Too many cores

By directhex

ARM is important for us. It’s important for IOT scenarios, and it provides a reasonable proxy for phone platforms when it comes to developing runtime features.

We have big beefy ARM systems on-site at Microsoft labs, for building and testing Mono – previously 16 Softiron Overdrive 3000 systems with 8-core AMD Opteron A1170 CPUs, and our newest system in provisional production, 4 Huawei Taishan XR320 blades with 2×32-core HiSilicon Hi1616 CPUs.

The HiSilicon chips are, in our testing, a fair bit faster per-core than the AMD chips – a good 25-50%. Which begged the question “why are our Raspbian builds so much slower?”

Blowing a raspberry

Raspbian is the de-facto main OS for Raspberry Pi. It’s basically Debian hard-float ARM, rebuilt with compiler flags better suited to ARM11 76JZF-S (more precisely, the ARMv6 architecture, whereas Debian targets ARMv7). The Raspberry Pi is hugely popular, and it is important for us to be able to offer packages optimized for use on Raspberry Pi.

But the Pi hardware is also slow and horrible to use for continuous integration (especially the SD-card storage, which can be burned through very quickly, causing maintenance headaches), so we do our Raspbian builds on our big beefy ARM64 rack-mount servers, in chroots. You can easily do this yourself – just grab the raspbian-archive-keyring package from the Raspbian archive, and pass the Raspbian mirror to debootstrap/pbuilder/cowbuilder instead of the Debian mirror.

These builds have always been much slower than all our Debian/Ubuntu ARM builds (v5 soft float, v7 hard float, aarch64), but on the new Huawei machines, the difference became much more stark – the same commit, on the same server, took 1h17 to build .debs for Ubuntu 16.04 armhf, and 9h24 for Raspbian 9. On the old Softiron hardware, Raspbian builds would rarely exceed 6h (which is still outrageously slow, but less so). Why would the new servers be worse, but only for Raspbian?
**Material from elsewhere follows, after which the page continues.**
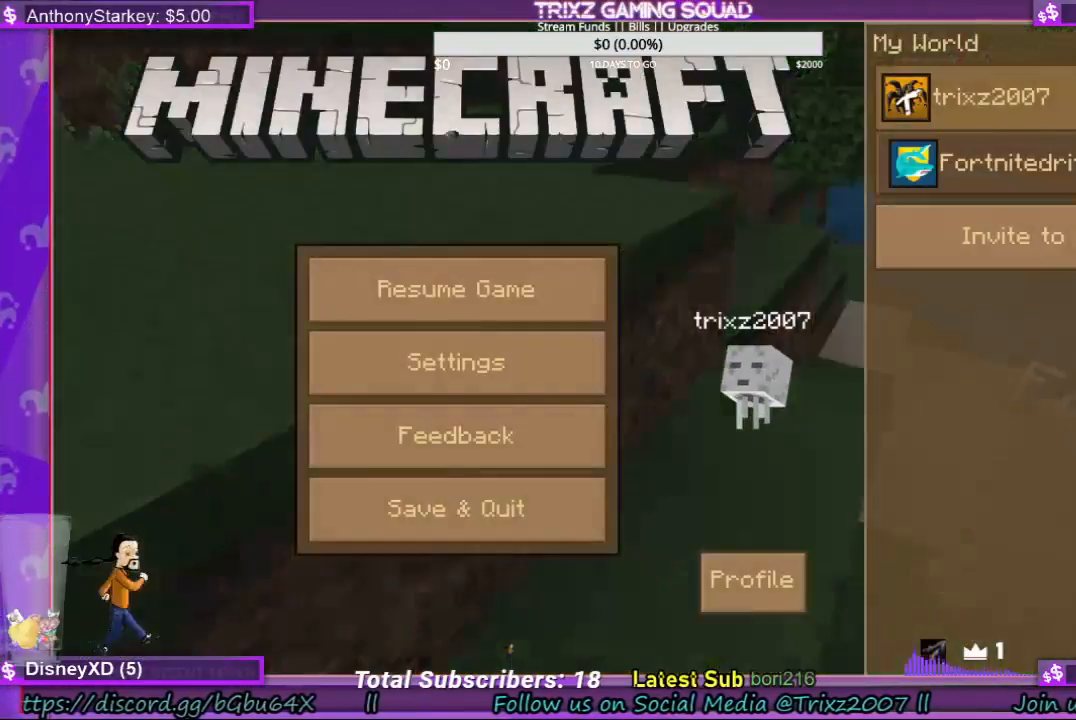
Gameplay with keyboard and mouse; each line is a JSON object with the keys and mouse buttons held at the frame after it. "events" lists presses ("down") and releases ("up") of "a", "ctrl", "d", "e", "f", "q", "r", "s", "shift", "space", "tab", "w", "mouse_left", "mouse_wheel", "mouse_right" and "mouse_mb4" between this image and that frame as [ms after this image, input, new state], when the widget could be followed in between. "mouse_left", "mouse_wheel", "mouse_right", "mouse_mb4" = the "left", "wheel", "right", "mb4" buttons of the "mouse" list. No other keys are recorded. Fast repeated clicks can show as one long hold. "wheel" means that the mouse wheel is clicked or scrolled. Mouse movement is not recorded.
{"keys": [], "mouse": [], "events": []}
Something to do with handwavey optimizations in Raspbian? No, actually.

When is a superset not a superset

Common wisdom says ARM architecture versions add new instructions, but can still run code for older versions. This is, broadly, true. However, there are a few cases where deprecated instructions become missing instructions, and continuity demands those instructions be caught by the kernel, and emulated. Specifically, three things are missing in ARMv8 hardware – SWP (swap data between registers and memory), SETEND (set the endianness bit in the CPSR), and CP15 memory barriers (a feature of a long-gone control co-processor). You can turn these features on via abi.cp15_barrier, abi.setend, and abi.swp sysctl flags, whereupon the kernel fakes those instructions as required (rather than throwing SIGILL).

CP15 memory barrier emulation is slow. My friend Vince Sanders, who helped with some of this analysis, suggested a cost of order 1000 cycles per emulated call. How many was I looking at? According to dmesg, about a million per second.
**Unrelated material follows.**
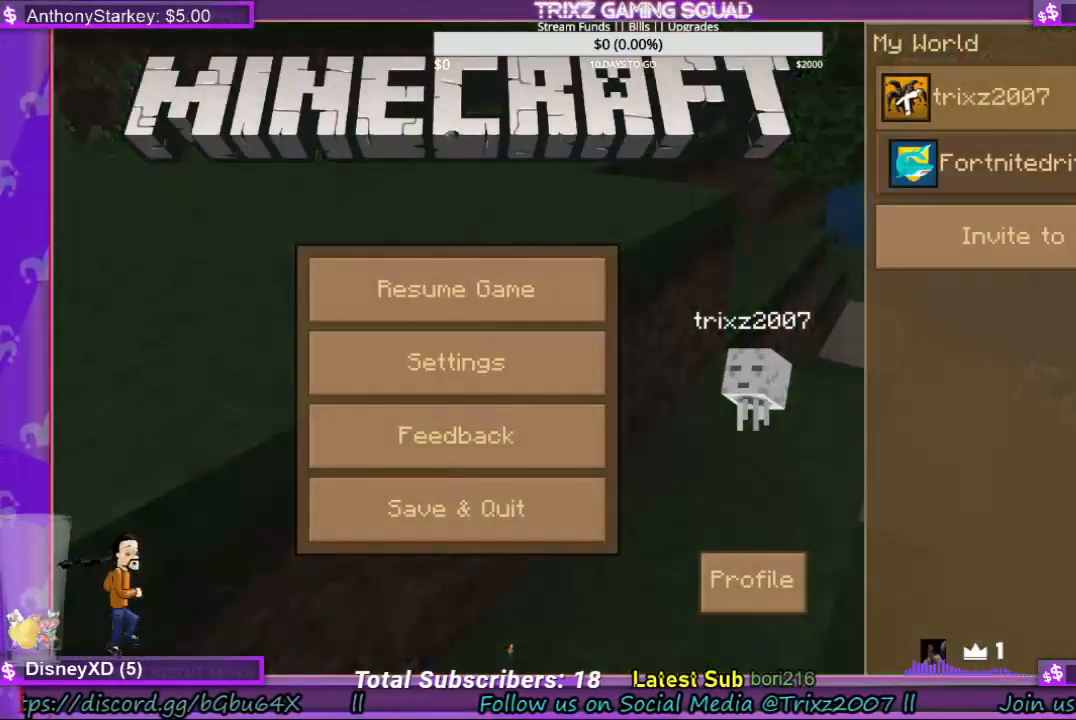
{"keys": [], "mouse": [], "events": []}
But it’s worse than that – CP15 memory barriers affect the whole system. Vince’s proposal was that the HiSilicon chips were performing so much worse than the AMD ones, because I had 64 cores not 8 – and that I could improve performance by running a VM, with only one core in it (so CP15 calls inside that environment would only affect the entire VM, not the rest of the computer).

Escape from the Pie Folk

I already had libvirtd running on all my ARM machines, from a previous fit of “hey one day this might be useful” – and as it happened, it was. I had to grab a qemu-efi-aarch64 package, containing a firmware, but otherwise I was easily able to connect to the system via virt-manager on my desktop, and get to work setting up a VM. virt-manager has vastly improved its support for non-x86 since I last used it (once upon a time it just wouldn’t boot systems without a graphics card), but I was easily able to boot an Ubuntu 18.04 arm64 install CD and interact with it over serial just as easily as via emulated GPU.

Because I’m an idiot, I then wasted my time making a Raspbian stock image bootable in this environment (Debian kernel, grub-efi-arm64, battling file-size constraints with the tiny /boot, etc) – stuff I would not repeat. Since in the end I just wanted to be as near to our “real” environment as possible, meaning using pbuilder, this simply wasn’t a needed step. The VM’s host OS didn’t need to be Raspbian.

Point is, though, I got my 1-core VM going, and fed a Mono source package to it.

Time taken? 3h40 – whereas the same commit on the 64-core host took over 9 hours. The “use a single core” hypothesis more than proven.

Next steps

The gains here are obvious enough that I need to look at deploying the solution non-experimentally as soon as possible. The best approach to doing so is the bit I haven’t worked out yet. Raspbian workloads are probably at the pivot point between “I should find some amazing way to automate this” and “automation is a waste of time, it’s quicker to set it up by hand”

Many thanks to the #debian-uk community for their curiosity and suggestions with this experiment!